Not a very good plan

When Mistress met me and little S outside the pre-school after work and she asked how I was I had to admit to feeling like crap. A lot of angst, very tired. This made me ashamed, because I had a vague sense of guilt about it. “Is that why you didn’t text me?” she asked and I denied it.


On the way home I realized she was right (of course). I didn’t text her when I’d dropped off little S in the morning, nor did I when I left home in the afternoon to go get her. Both corresponding to times when I felt wiped and angsty, probably forgetting to text because I was dissociating and simply going through the basic motions of getting were I was supposed to go – with no energy left to direct outward.

And that’s not ok. If something is that hard for me to do that I can’t even text Mistress, then I shouldn’t do it. I most definitely should text Mistress, or call her, and ask for help.

Since I didn’t, I continued to have a too high tempo that day. I went to my friend I. a bit late, because I had a hard time getting off the couch, and then I stayed there longer than I’d planned, because I was exhausted. And also because I ended up with my head in her lap while she was massaging my head with a funny wirey head-massage-tingy. It was cuddly and a bit dominant of her, and very very relaxing for me, and definitely one of the best parts of the entire day.

But when I left, it was lunch time, I was still really tired, and again, I should have called Mistress. But I didn’t, I texted her and told her I was getting lunch and doing some shopping that was pre-planned, and didn’t mentioned the parts of feeling exhausted and confused. 

I did get lunch at a crowded sandwich-place and found what I was looking for, but when I finally got home my mind was all over the place, and I still had studying to do. Which I did, and then went to get little S and couldn’t understand why I was feeling so bad. 

I texted Mistress that she was right and about my day, a short version, and when I’d finally gotten little S to sleep at night I went to her and kneeled and apologized. We backtracked the whole thing, and while talking I realized that the real problem actually wasn’t that day at all, but the day before. When I asked my friend I. about lunch and she preferred earlier, and I didn’t think twice about it.
I should have thought twice. It’s one thing booking in a lunch, it’s always good for me to have company then, but it’s another thing to make a plan that involves me being out of the home and in company for the whole day. When it didn’t go as I thought, I should have asked Mistress. Instead I decided, presented it for Mistress as a done deal, and refrained from getting in touch during the day.

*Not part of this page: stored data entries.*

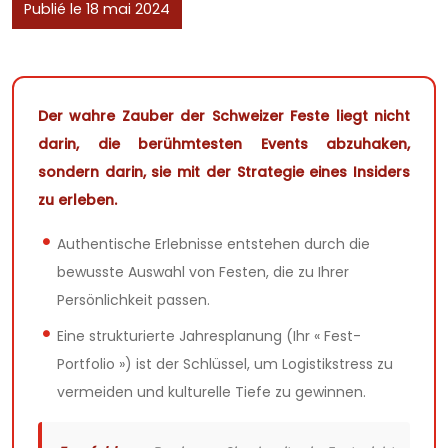
Publié le 18 mai 2024
Der wahre Zauber der Schweizer Feste liegt nicht
darin, die berühmtesten Events abzuhaken,
sondern darin, sie mit der Strategie eines Insiders
zu erleben.
Authentische Erlebnisse entstehen durch die
bewusste Auswahl von Festen, die zu Ihrer
Persönlichkeit passen.
Eine strukturierte Jahresplanung (Ihr « Fest-
Portfolio ») ist der Schlüssel, um Logistikstress zu
vermeiden und kulturelle Tiefe zu gewinnen.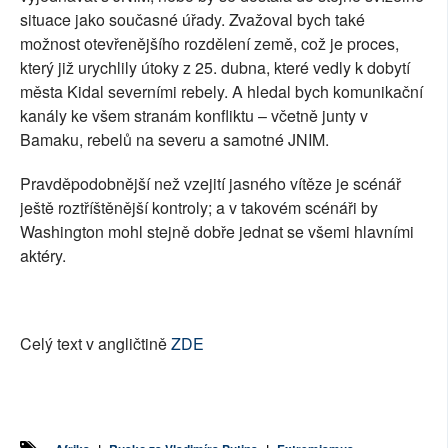
situace jako současné úřady. Zvažoval bych také
možnost otevřenějšího rozdělení země, což je proces,
který již urychlily útoky z 25. dubna, které vedly k dobytí
města Kidal severními rebely. A hledal bych komunikační
kanály ke všem stranám konfliktu – včetně junty v
Bamaku, rebelů na severu a samotné JNIM.
Pravděpodobnější než vzejití jasného vítěze je scénář
ještě roztříštěnější kontroly; a v takovém scénáři by
Washington mohl stejně dobře jednat se všemi hlavními
aktéry.
Celý text v angličtině
ZDE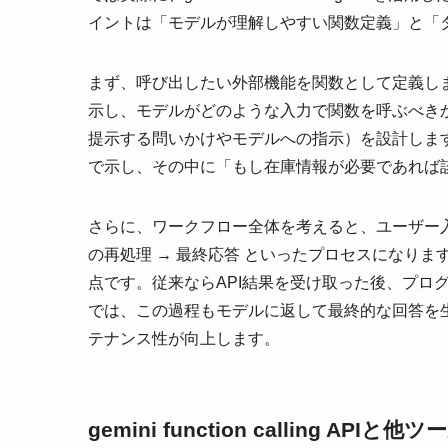
イントは「モデルが理解しやすい関数定義」と「
まず、呼び出したい外部機能を関数として定義し
示し、モデルがどのような入力で関数を呼ぶべき
提示する問いかけやモデルへの指示）を設計しま
で示し、その中に「もし在庫情報が必要であれば
さらに、ワークフロー全体を考えると、ユーザー入力 → 
の再処理 → 最終応答 といったプロセスになりま
点です。従来ならAPI結果を受け取った後、プログラム側で
では、この過程もモデルに返して最終的な回答を
テナンス性が向上します。
gemini function calling AP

I’m horrible at time management. Unfortunately, I’m great at selling in ideas an presenting things in a way that makes Mistress semi-accept them at first glance. It always comes back and bites me in the ass in the end, and it’s not an acceptable behavior from me towards Mistress.

In short, I screwed up. Not by being angsty, and not by wanting to meet with a friend, but by trying to manipulate Mistress and not asking for her input in my plans. That’s a real screw up.

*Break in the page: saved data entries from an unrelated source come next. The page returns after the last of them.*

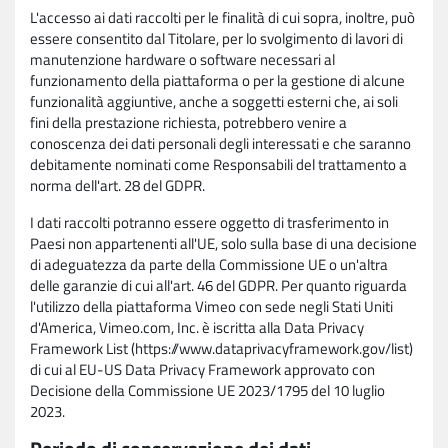
L'accesso ai dati raccolti per le finalità di cui sopra, inoltre, può
essere consentito dal Titolare, per lo svolgimento di lavori di
manutenzione hardware o software necessari al
funzionamento della piattaforma o per la gestione di alcune
funzionalità aggiuntive, anche a soggetti esterni che, ai soli
fini della prestazione richiesta, potrebbero venire a
conoscenza dei dati personali degli interessati e che saranno
debitamente nominati come Responsabili del trattamento a
norma dell'art. 28 del GDPR.
I dati raccolti potranno essere oggetto di trasferimento in
Paesi non appartenenti all'UE, solo sulla base di una decisione
di adeguatezza da parte della Commissione UE o un'altra
delle garanzie di cui all'art. 46 del GDPR. Per quanto riguarda
l'utilizzo della piattaforma Vimeo con sede negli Stati Uniti
d'America, Vimeo.com, Inc. è iscritta alla Data Privacy
Framework List (https://www.dataprivacyframework.gov/list)
di cui al EU-US Data Privacy Framework approvato con
Decisione della Commissione UE 2023/1795 del 10 luglio
2023.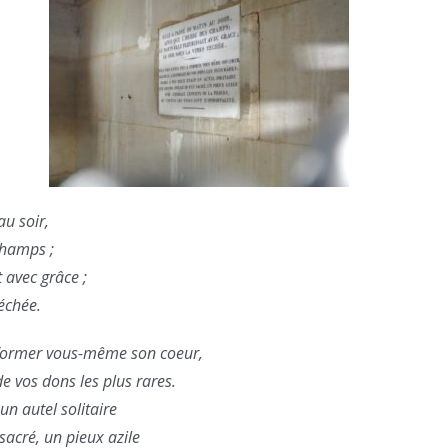
au soir,
champs ;
t avec grâce ;
séchée.
 former vous-même son coeur,
de vos dons les plus rares.
un autel solitaire
 sacré, un pieux azile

We were cuddling on the sofa the whole time we discussed this, my head on her chest, and now and then during the talk she slapped my face as the more damning aspects of my actions came up.  But in the end, when all was said and done, I asked her for punishment. “Haven’t I already done that?” she asked, and stroked my cheek with the palm of her hand. “Obviously not enough” she concluded, and looked me in the eyes while she lifted her hand up and delivered a stinging slap to my face. For a moment my head was ringing and the world turned around a little.
 
And then everything was well in the world again.